# Form Critique



## DBG_Archer (Nov 25, 2020)

Hey all, in August I was in an accident and broke my left collar bone. Long story short, last week was the first time I was able to pull my bow back. I am shooting a Diamond Deploy SB at 65# and 27.5" DL. Before I broke my collar bone, I was using a 28" draw length, but it felt too long after my accident so I shortened it. I've been shooting every day this week, but I can't seem to get back into my old groove. Is this caused by loss of shooting endurance from not shooting for three months, or is there something critically wrong with my form? I have attached a video of me drawing and shooting, as well as a screenshot at full draw. Sorry for video quality, recorded it with a banana (android😂) Any help is greatly appreciated. TIA


----------



## nuts&bolts (Mar 25, 2005)

Try to drop left shoulder down, if you can comfortably.


----------



## DBG_Archer (Nov 25, 2020)

nuts&bolts said:


> Try to drop left shoulder down, if you can comfortably.


Thank you! I'm finding that my front arm is a little shaky after not shooting for so long. I think it may just take time and reps to get my strength and endurance back up to where it was.


----------



## nuts&bolts (Mar 25, 2005)

Adjust bow hand like this.


----------



## nuts&bolts (Mar 25, 2005)

DBG_Archer said:


> Thank you! I'm finding that my front arm is a little shaky after not shooting for so long. I think it may just take time and reps to get my strength and endurance back up to where it was.

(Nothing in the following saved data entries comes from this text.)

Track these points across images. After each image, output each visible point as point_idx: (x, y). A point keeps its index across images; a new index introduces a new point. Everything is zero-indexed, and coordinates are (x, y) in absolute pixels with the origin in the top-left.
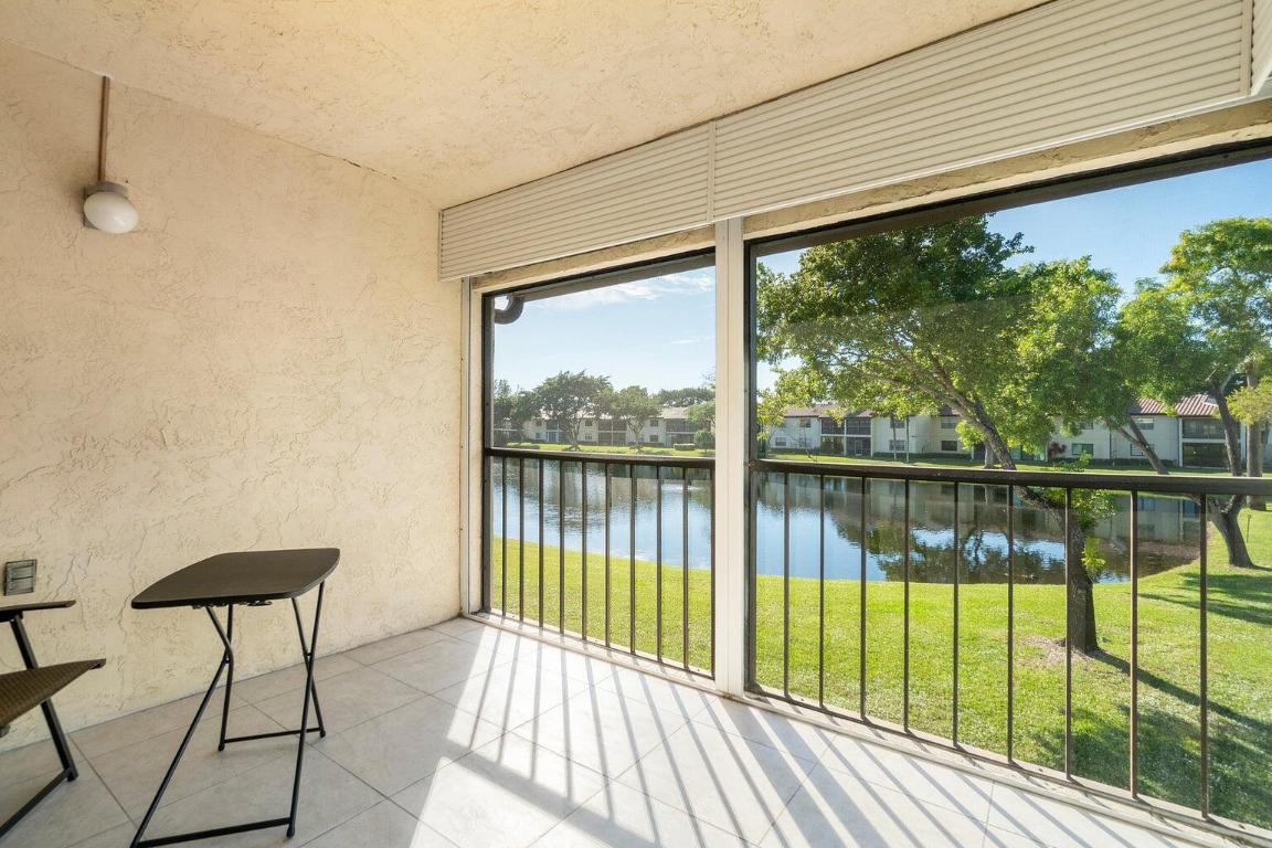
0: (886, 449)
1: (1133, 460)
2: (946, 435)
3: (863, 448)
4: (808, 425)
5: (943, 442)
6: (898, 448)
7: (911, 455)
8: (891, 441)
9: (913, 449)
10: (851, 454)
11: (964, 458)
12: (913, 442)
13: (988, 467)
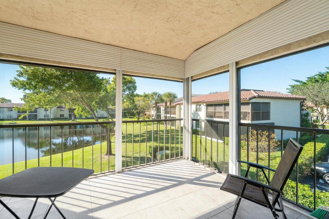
0: (43, 117)
1: (101, 117)
2: (62, 113)
3: (35, 118)
4: (12, 110)
5: (60, 115)
6: (47, 117)
7: (51, 119)
8: (44, 115)
9: (52, 117)
10: (30, 119)
11: (66, 119)
12: (52, 115)
13: (73, 121)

Use the bones in your arm, to stay at full draw. Any bend in the bow arm side elbow is gonna make you shaky.

Try more like this.





As always, try things, but stick with what is comfortable for your collarbone (busted side).
Find a full draw posture that is within your limits and is less shaky. Less elbow bend (right arm) will use more of your bone structure, less of your muscles, and should be less shaky...like at the top of a pushup.


----------



## DBG_Archer (Nov 25, 2020)

nuts&bolts said:


> Use the bones in your arm, to stay at full draw. Any bend in the bow arm side elbow is gonna make you shaky.


Understood. I will incorporate this into my shooting routine. Thank you for your time and help!


----------